Türkiye’da artan kuraklık su kaynaklarının önemini bir kez daha hatırlattı. WWFTürkiye (Doğal Hayatı Koruma Vakfı), Türkiye’nin iklim krizinin de etkisiyle su fakiri olma yolunda ilerlediğine dikkat çekti.
Vakıf “Su Biterse Herkes Susar” kampanyası ile karar vericileri, iş dünyasını ve yurttaşları su kaynaklarını koruma seferberliğine davet etti. Vakıf Yönetim Kurulu Başkanı Uğur Bayar, İstanbul, Ankara, İzmir, Gaziantep, Diyarbakır, Bursa, Mersin, Konya, Adana ve Antalya’nın küreselde su riski yüksek kentler listesinde bulunduğuna dikkat çekerek “Üç Van Gölü büyüklüğünde sulak alan ekolojik işlevini yitirdi. Risk sadece yüzey sularımızla da sınırlı değil, yeraltı sularımızın da seviyesi alarm veriyor. Orman alanlarımızı kaybetmemiz de kuraklığa zemin hazırlayan bir başka etken” dedi.
KRİZ KAPIDA
WWF – Türkiye, Türkiye’nin ve dünyanın içinde bulunduğu su risklerini paylaşmak amacıyla çevrimiçi bir toplantı düzenledi. Vakıf Yönetim Kurulu Başkanı Uğur Bayar, Türkiye’nin su kaynaklarının risk altında olduğuna dikkat çekerek “Son 50 yılda Türkiye’deki sulak alanların yarısı, su miktarı ve kalitesi bakımından, sağlıklı yapısını kaybetti” dedi. WWF Küresel Tatlısu Programı Başkanı Stuart Orr da akarsular ve göllerin sadece barındırdıkları canlılar için değil insan için de yaşam kaynağı olduğunu anımsattı.

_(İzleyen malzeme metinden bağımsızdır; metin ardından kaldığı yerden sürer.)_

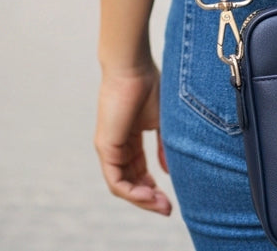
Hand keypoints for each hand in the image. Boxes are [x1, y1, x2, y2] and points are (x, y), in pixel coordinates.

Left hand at [95, 64, 171, 215]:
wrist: (133, 67)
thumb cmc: (148, 86)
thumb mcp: (161, 122)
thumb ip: (164, 147)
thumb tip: (167, 172)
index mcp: (130, 136)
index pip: (139, 169)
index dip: (153, 186)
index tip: (170, 197)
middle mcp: (117, 144)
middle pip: (131, 181)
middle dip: (149, 198)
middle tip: (167, 208)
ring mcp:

WWF – Türkiye Genel Müdürü Aslı Pasinli ise Türkiye’de susuzluğun bireyler, iş dünyası ve karar vericiler için ortak bir risk olduğunu vurgulayarak “Şimdi suyumuz için seferberlik zamanı. Doğada suyun doğduğu ve geçtiği doğal alanları koruyarak; tarımda sulama yöntemlerimizi iyileştirerek, acilen damla sulamaya geçerek; sanayide suyu kirletmeden, verimli kullanarak; temiz üretim yatırımlarını teşvik ederek; jeotermal enerji üretiminde açığa çıkan yüksek kimyasal ve ağır metal içeren atık suların geri basılması yerine yüzeysel su kaynaklarına bırakılmasının önüne geçerek; denetimlerde sıfır tolerans yaklaşımını benimseyerek; kentlerimizde dağıtım kayıplarını ve kaçakları önleyerek; evlerimizde her damlayı tasarruf ederek; tüketim alışkanlıklarımızı değiştirerek suyumuzu korumayı birlikte başarabiliriz” dedi.

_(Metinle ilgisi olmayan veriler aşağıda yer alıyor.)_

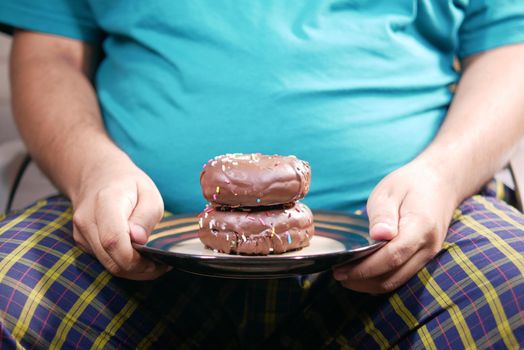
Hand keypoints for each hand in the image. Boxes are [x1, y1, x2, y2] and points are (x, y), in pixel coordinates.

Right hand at [71, 155, 168, 279]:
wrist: (98, 175)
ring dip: (132, 270)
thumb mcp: (149, 193)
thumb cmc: (129, 184)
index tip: (155, 261)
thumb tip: (138, 241)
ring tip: (153, 263)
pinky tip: (138, 257)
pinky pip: (104, 260)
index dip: (134, 259)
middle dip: (138, 270)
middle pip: (110, 259)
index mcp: (106, 202)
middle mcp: (87, 219)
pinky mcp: (81, 241)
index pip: (113, 240)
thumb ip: (145, 217)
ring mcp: (81, 232)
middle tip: (162, 266)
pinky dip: (122, 264)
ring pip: (107, 265)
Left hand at [333, 159, 458, 292]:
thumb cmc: (410, 184)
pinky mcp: (424, 258)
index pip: (391, 257)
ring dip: (370, 284)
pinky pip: (401, 276)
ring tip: (346, 277)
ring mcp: (428, 255)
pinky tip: (363, 273)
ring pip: (397, 281)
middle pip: (393, 277)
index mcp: (420, 228)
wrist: (441, 182)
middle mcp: (428, 247)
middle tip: (337, 275)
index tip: (341, 270)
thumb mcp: (390, 191)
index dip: (364, 268)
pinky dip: (380, 279)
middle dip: (363, 281)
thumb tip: (378, 236)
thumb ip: (384, 215)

Büyük Menderes Havzası’nda su kaynaklarının korunması ve sürdürülebilir yönetimi için yürüttükleri çalışmalara değinen WWF – Türkiye Tatlı Su ve Sulak Alan Programı Kıdemli Uzmanı Eren Atak ise hedeflerinin havzada doğayı korurken suyun daha verimli kullanıldığı yöntemlere geçişi sağlamak olduğunu söyledi.